2. Porsche, alibaba’s real-time machine learning platform
In order to facilitate the algorithm students to develop machine learning tasks, we designed and implemented an online machine learning platform — Porsche, which is oriented to algorithm personnel and supports visual self-service development operation and maintenance based on Flink SQL and Hbase. As shown in the figure above, the user visually drags components onto the canvas in the Porsche platform’s IDE, configates component properties, and defines the complete computational DAG. This DAG is translated into SQL and eventually submitted to Blink for execution. In addition, it is worth mentioning that the Porsche platform also supports Tensorflow. This year’s Double 11 is also brilliant. The platform eliminates the cost of learning SQL for algorithm students and is only open to internal users for the time being.

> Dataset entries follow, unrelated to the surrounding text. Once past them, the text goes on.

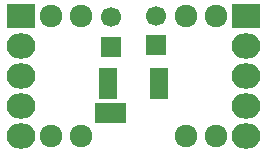
<source format=gts>
G04 #@! TF.FileFunction,Soldermask,Top*
%FSLAX46Y46*%
G04 Gerber Fmt 4.6, Leading zero omitted, Abs format (unit mm)*
G04 Created by KiCad (PCBNEW 4.0.2-stable) date Monday, April 10, 2017 'pmt' 04:49:55 pm*
%MOMM*%
G01*
G04 APERTURE LIST*
%ADD10C,0.100000*%
%ADD11R,1.700000X1.700000*%
%ADD12C,1.700000*%
%ADD13R,1.365200X1.670000*%
%ADD14R,2.432000X2.127200*%
%ADD15O,2.432000X2.127200*%
%ADD16C,1.924000*%
%ADD17R,1.500000X0.800000*%
G04 APERTURE END LIST*
D10*
D11*
X147320000Y-102957000D03*
D12*
X147320000Y-100457000D03*
D11*
X151130000Y-102830000D03*
D12*
X151130000Y-100330000D03*
D13*
X146685000Y-108585000D03*
X147955000Y-108585000D03*
D14*
X139700000Y-100330000D03*
D15*
X139700000Y-102870000D03*
X139700000Y-105410000D03*
X139700000Y-107950000D03*
X139700000Y-110490000D03*
D16*
X142240000Y-110490000D03*
X142240000Y-100330000D03*
X144780000Y-110490000D03*
X144780000Y-100330000D03*
X156210000Y-110490000D03*
X156210000Y-100330000D03*
X153670000Y-110490000D03*
X153670000Y-100330000D03*
D17*
X147075000Y-105070000D03*
X147075000Y-105720000D03*
X147075000Y-106370000D03*
X147075000Y-107020000D03*
X151375000Y-107020000D03*
X151375000Y-106370000D03*
X151375000Y-105720000D03*
X151375000Y-105070000D03*
D14*
X158750000Y-100330000D03*
D15*
X158750000Y-102870000D03*
X158750000Y-105410000D03*
X158750000Y-107950000D03*
X158750000Y-110490000D03*
M02*

</source>
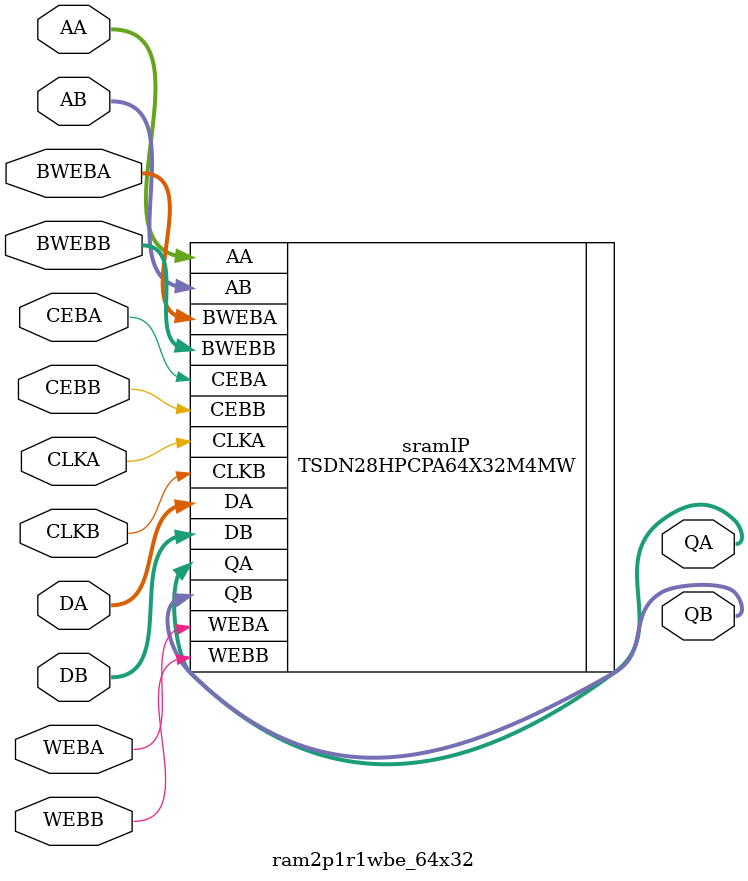
<source format=sv>

module ram2p1r1wbe_64x32(
  input  logic          CLKA,
  input  logic          CLKB,
  input  logic          CEBA,
  input  logic          CEBB,
  input  logic          WEBA,
  input  logic          WEBB,
  input  logic [5:0]    AA,
  input  logic [5:0]    AB,
  input  logic [31:0]   DA,
  input  logic [31:0]   DB,
  input  logic [31:0]   BWEBA,
  input  logic [31:0]   BWEBB,
  output logic [31:0]   QA,
  output logic [31:0]   QB
);

   // replace "generic64x32RAM" with "TSDN..64X32.." module from your memory vendor
   //generic64x32RAM sramIP (.CLKA, .CLKB, .CEBA, .CEBB, .WEBA, .WEBB,
   //       .AA, .AB, .DA, .DB, .BWEBA, .BWEBB, .QA, .QB);
  TSDN28HPCPA64X32M4MW sramIP(.CLKA, .CLKB, .CEBA, .CEBB, .WEBA, .WEBB,
    .AA, .AB, .DA, .DB, .BWEBA, .BWEBB, .QA, .QB);
endmodule

</source>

Double 11 real-time calculation summary
The figure above shows alibaba’s real-time computing architecture, with thousands of physical machines at the bottom, Resource Management and Storage deployed uniformly on top, and Blink Runtime and Flink SQL. Users submit jobs via StreamCompute and Porsche platforms, and now hundreds of engineers within Ali support nearly a thousand Flink SQL jobs. That’s the state of alibaba’s real-time computing.
With the help of real-time computing, Alibaba Double 11 achieved a brilliant result of 168.2 billion yuan. The contribution of real-time computing is mainly reflected in the following points:
1. This Double 11 is the largest concurrency in Internet history. The real-time aggregation statistics operation of hundreds of thousands of transactions and payments per second is all brought by Blink calculation
The presentation of 10 billion Data in 2.3 minutes and 01 seconds not only requires high throughput of Data Base, but also tests the speed of real-time computing
3. The algorithm platform helped the algorithm students achieve good search and recommendation effects, and achieved the overall GROWTH of GMV
In short, real-time computing not only meets the diverse needs within Alibaba, but also improves GMV. We hope to export Blink real-time computing capacity to all enterprises outside Ali through StreamCompute, so that they can benefit from it. That’s all for this sharing, thank you.